::: Material for the task

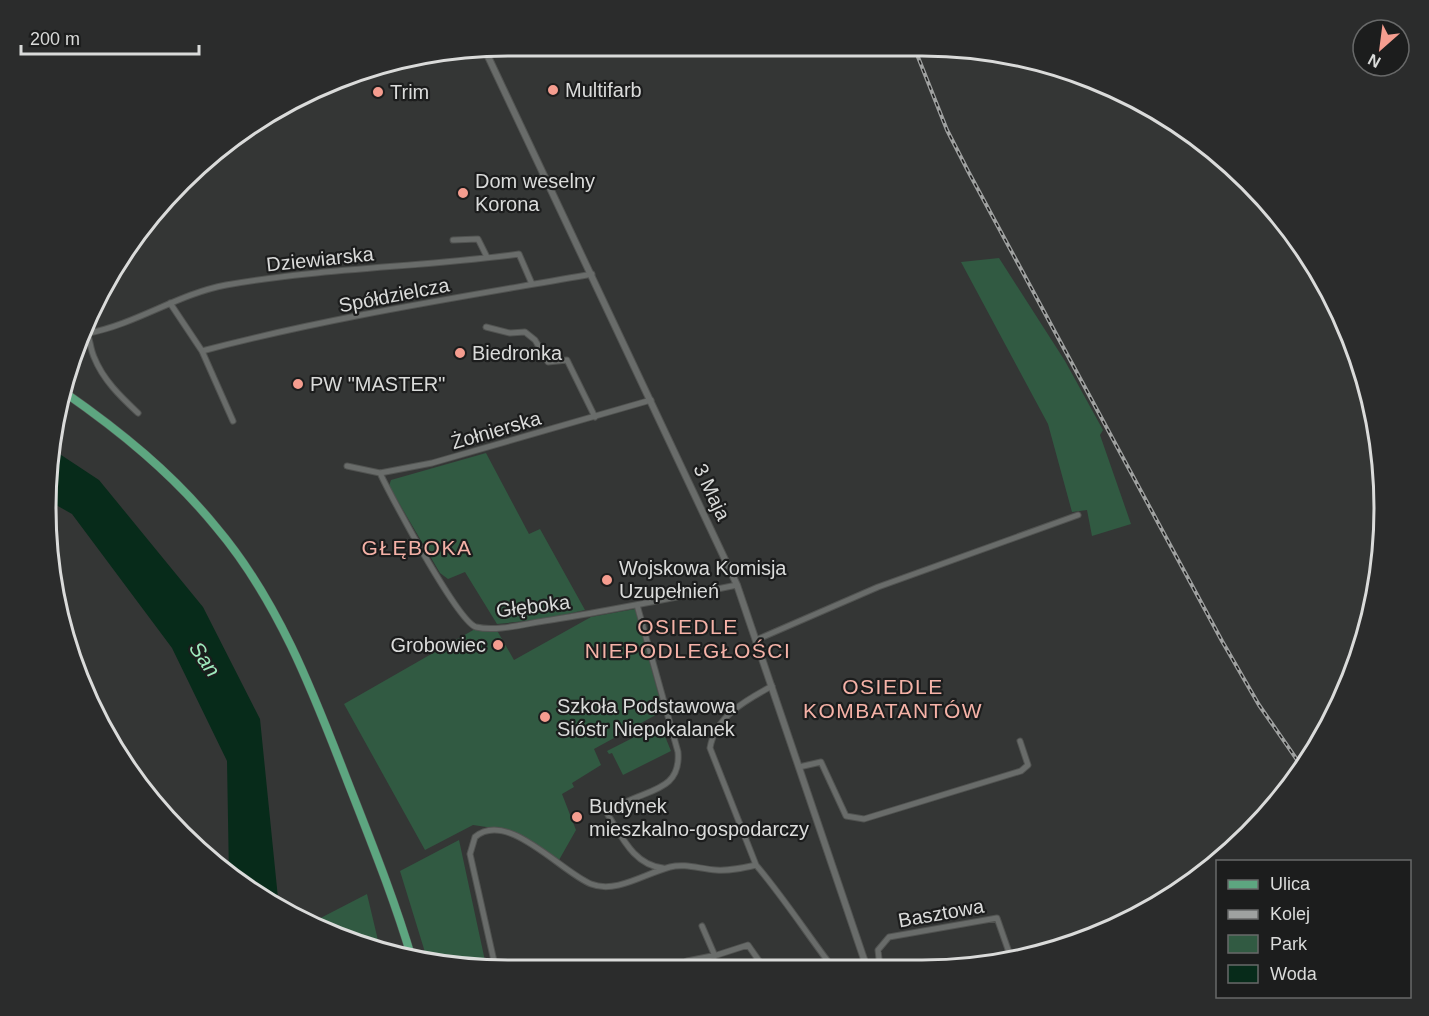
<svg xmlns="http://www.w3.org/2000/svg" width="1429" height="1016" font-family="Arial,sans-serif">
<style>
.green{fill:#315a42}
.water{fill:#072b1a}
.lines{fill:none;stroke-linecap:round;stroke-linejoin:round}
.minor-casing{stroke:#515351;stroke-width:7}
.tertiary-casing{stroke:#515351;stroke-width:8}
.primary-casing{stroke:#515351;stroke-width:9}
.minor{stroke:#696c6a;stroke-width:5}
.tertiary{stroke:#696c6a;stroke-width:6}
.primary{stroke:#5da680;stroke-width:8}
.rail-casing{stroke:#9fa1a0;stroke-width:4}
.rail{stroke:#1c1d1d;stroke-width:1.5;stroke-dasharray:4.5;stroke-linecap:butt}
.poi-dot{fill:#f59d8f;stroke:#1c1d1d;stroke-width:2}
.labels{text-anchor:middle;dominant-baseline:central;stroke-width:4.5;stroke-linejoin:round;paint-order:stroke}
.poi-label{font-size:20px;fill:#dadbda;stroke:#1c1d1d;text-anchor:start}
.street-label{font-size:20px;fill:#dadbda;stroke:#1c1d1d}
.neighbourhood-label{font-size:21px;letter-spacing:1.5px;fill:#f5b2a7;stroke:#1c1d1d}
.water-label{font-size:21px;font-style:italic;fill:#9ee8bc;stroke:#1c1d1d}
.rim{fill:none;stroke:#dadbda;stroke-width:3}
</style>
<rect width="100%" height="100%" fill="#343635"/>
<!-- green -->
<path class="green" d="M 999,258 L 1065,361 L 1103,430 L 1100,435 L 1131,524 L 1092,536 L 1087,510 L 1072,512 L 1048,424 L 961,262 Z
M 486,453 L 529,534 L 540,529 L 585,610 L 545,619 L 497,624 L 465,572 L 448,579 L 440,573 L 389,486 L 391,480 Z
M 635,609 L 663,711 L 594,749 L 601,765 L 572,783 L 574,787 L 562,794 L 576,830 L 559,860 L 513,831 L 473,825 L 425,850 L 344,704 L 475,629 L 495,627 L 514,660 L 591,617 Z
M 660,724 L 671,751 L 623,775 L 612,753 L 609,754 L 607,751 Z
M 459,840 L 487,970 L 428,962 L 400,871 Z
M 367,894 L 381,953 L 307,925 Z"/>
<!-- water -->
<path class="water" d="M 49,447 L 99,480 L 203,607 L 260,719 L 279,908 L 229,877 L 227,761 L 172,648 L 72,514 L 49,501 Z"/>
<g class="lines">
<defs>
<path id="minor" d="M 453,240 L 478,239 L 487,257
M 170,303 L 202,351 L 233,421
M 83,326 C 91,336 89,346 94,357 C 103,380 121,397 138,413
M 486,327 L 510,333 L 525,332 L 535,340 L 548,362 L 567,360 L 595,417
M 89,333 C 136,324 178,294 226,285 C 322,268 422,267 519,254 L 532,284
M 202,351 C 330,317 462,297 592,274
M 347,466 L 380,473 L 432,463 L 651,400
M 380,473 C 390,495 458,622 476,627 C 496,632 524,624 544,621 C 609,611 673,598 737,585
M 756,640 L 878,587 L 1078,515
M 799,767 L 821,762 L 846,816 L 864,819 L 1021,771 L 1028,765 L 1020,741
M 624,803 C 651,789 681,789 678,752 L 637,605
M 608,815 C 622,837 634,865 663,868
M 756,865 L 710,748 C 715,717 746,700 772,686
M 702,926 L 715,956
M 687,961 L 717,955 L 748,945 L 764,968
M 880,968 L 878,950 L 889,937 L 997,918 L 1011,958
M 496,970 L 470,854 L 475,837 C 507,809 561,872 591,884 C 616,894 646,873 670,867 C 685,863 700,869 716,870 C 730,871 743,868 756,865 C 784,898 807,934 833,968"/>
<path id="tertiary" d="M 484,48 L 737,585 L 867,968"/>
<path id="primary" d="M 64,392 C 120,431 172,473 216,527 C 278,600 313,692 347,780 C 370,839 394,898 412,959"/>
</defs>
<!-- minor casing -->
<use href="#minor" class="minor-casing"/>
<!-- tertiary casing -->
<use href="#tertiary" class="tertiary-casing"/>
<!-- primary casing -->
<use href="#primary" class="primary-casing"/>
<!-- minor -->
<use href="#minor" class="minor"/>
<!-- tertiary -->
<use href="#tertiary" class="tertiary"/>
<!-- primary -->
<use href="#primary" class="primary"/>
<defs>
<path id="rail" d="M 916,52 L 947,130 L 968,171 L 1222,641 L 1259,705 L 1302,767"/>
</defs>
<!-- rail casing -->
<use href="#rail" class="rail-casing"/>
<!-- rail -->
<use href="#rail" class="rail"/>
</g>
<!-- markers -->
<g class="poi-dot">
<circle cx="553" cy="90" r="6"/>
<circle cx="378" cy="92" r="6"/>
<circle cx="463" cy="193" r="6"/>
<circle cx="460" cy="353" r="6"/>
<circle cx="298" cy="384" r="6"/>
<circle cx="607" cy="580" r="6"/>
<circle cx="498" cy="645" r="6"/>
<circle cx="545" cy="717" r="6"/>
<circle cx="577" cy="817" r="6"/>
</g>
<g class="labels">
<!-- poi labels -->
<g class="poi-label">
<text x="565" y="90">Multifarb</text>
<text x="390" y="92">Trim</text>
<text x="475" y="181">Dom weselny<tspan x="475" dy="23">Korona</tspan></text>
<text x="472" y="353">Biedronka</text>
<text x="310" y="384">PW "MASTER"</text>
<text x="619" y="568">Wojskowa Komisja<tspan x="619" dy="23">Uzupełnień</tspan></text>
<text x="486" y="645" text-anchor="end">Grobowiec</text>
<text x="557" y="706">Szkoła Podstawowa<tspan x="557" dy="23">Sióstr Niepokalanek</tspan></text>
<text x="589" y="806">Budynek<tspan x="589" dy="23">mieszkalno-gospodarczy</tspan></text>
</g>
<!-- street labels -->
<g class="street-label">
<text transform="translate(320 259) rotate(-6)">Dziewiarska</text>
<text transform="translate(394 295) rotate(-11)">Spółdzielcza</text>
<text transform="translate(496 430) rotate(-16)">Żołnierska</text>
<text transform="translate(712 492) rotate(65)">3 Maja</text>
<text transform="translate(533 606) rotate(-7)">Głęboka</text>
<text transform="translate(941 913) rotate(-10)">Basztowa</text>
</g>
<!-- neighbourhood labels -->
<g class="neighbourhood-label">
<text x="417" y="547">GŁĘBOKA</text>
<text x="688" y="626">OSIEDLE<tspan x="688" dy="24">NIEPODLEGŁOŚCI</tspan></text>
<text x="893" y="686">OSIEDLE<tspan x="893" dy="24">KOMBATANTÓW</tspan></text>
</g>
<!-- water labels -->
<g class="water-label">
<text transform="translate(205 659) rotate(55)">San</text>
</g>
</g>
<!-- crop -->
<path d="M0 0H1429V1016H0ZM508 56H922A452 452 0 0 1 1374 508V508A452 452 0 0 1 922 960H508A452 452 0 0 1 56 508V508A452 452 0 0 1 508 56Z" fill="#2b2c2c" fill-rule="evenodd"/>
<path class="rim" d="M508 56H922A452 452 0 0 1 1374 508V508A452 452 0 0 1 922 960H508A452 452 0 0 1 56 508V508A452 452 0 0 1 508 56Z"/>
<!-- legend -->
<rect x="1216" y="860" width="195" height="138" fill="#1c1d1d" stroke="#686969" stroke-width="1.5"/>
<rect x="1228" y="880" width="30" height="9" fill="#5da680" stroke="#686969" stroke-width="1.5"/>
<text x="1270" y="890" font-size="18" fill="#dadbda">Ulica</text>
<rect x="1228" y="910" width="30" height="9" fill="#9fa1a0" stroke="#686969" stroke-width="1.5"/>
<text x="1270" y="920" font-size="18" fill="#dadbda">Kolej</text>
<rect x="1228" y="935" width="30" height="18" fill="#315a42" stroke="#686969" stroke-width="1.5"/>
<text x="1270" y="950" font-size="18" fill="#dadbda">Park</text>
<rect x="1228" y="965" width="30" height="18" fill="#072b1a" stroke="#686969" stroke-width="1.5"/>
<text x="1270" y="980" font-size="18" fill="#dadbda">Woda</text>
<!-- north arrow -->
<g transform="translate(1381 48) rotate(208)"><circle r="28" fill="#1c1d1d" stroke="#686969" stroke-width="1.5"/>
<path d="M0-4.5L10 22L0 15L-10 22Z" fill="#f59d8f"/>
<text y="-9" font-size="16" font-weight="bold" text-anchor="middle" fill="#dadbda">N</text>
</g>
<!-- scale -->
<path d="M21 45v9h178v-9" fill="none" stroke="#dadbda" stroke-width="3"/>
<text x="30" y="45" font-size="18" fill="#dadbda" stroke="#1c1d1d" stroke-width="4.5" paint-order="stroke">200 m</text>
</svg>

::::::

### The task
Every line in the entries above that has the word "lines" should be identified and copied.

### Solution
.lines{fill:none;stroke-linecap:round;stroke-linejoin:round}
<g class="lines">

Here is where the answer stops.